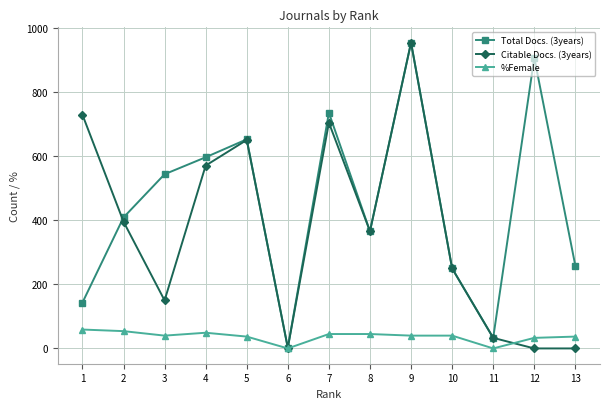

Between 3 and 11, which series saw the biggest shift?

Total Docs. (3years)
++++++++++
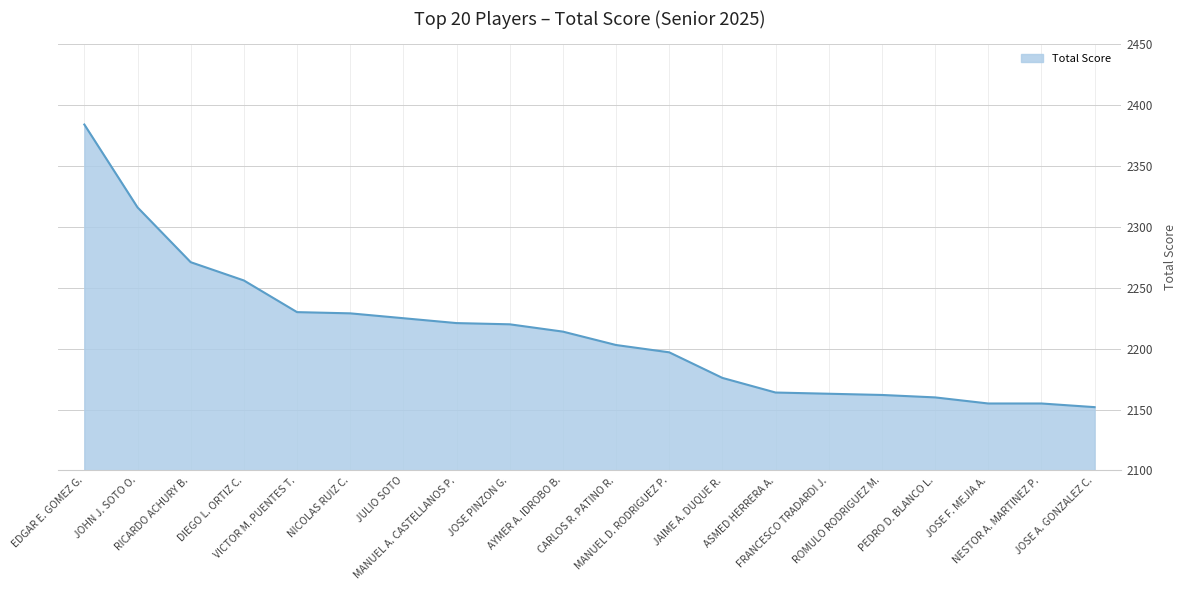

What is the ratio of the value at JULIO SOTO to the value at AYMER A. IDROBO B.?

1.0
++++++++++
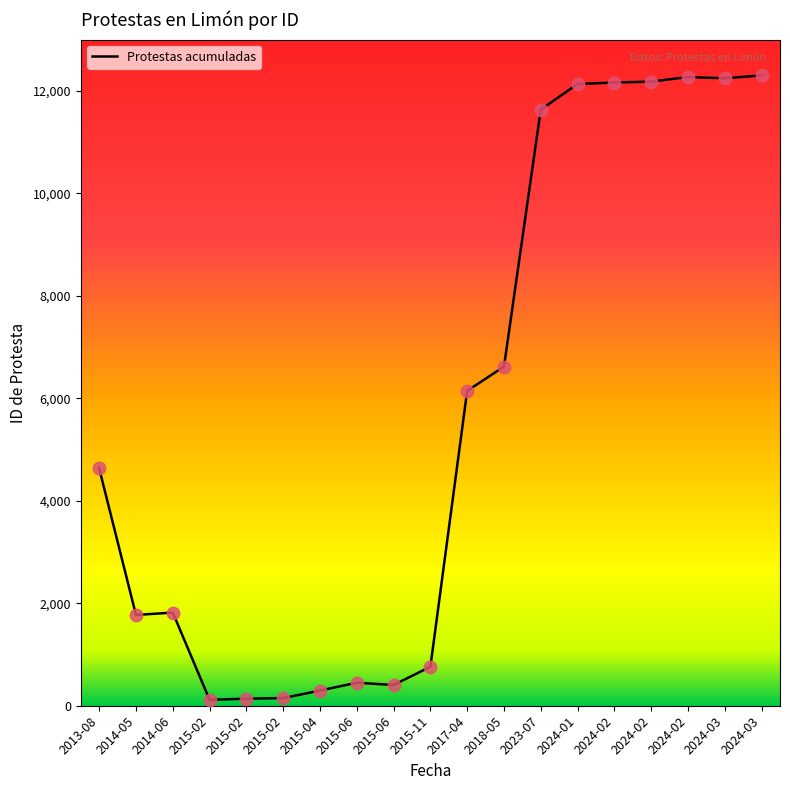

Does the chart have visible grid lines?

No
++++++++++
(THE PROBLEM)
Pull every line from the data above that contains the string "biggest", and reproduce each one verbatim.

(THE COMPLETED TASK)
Between 3 and 11, which series saw the biggest shift?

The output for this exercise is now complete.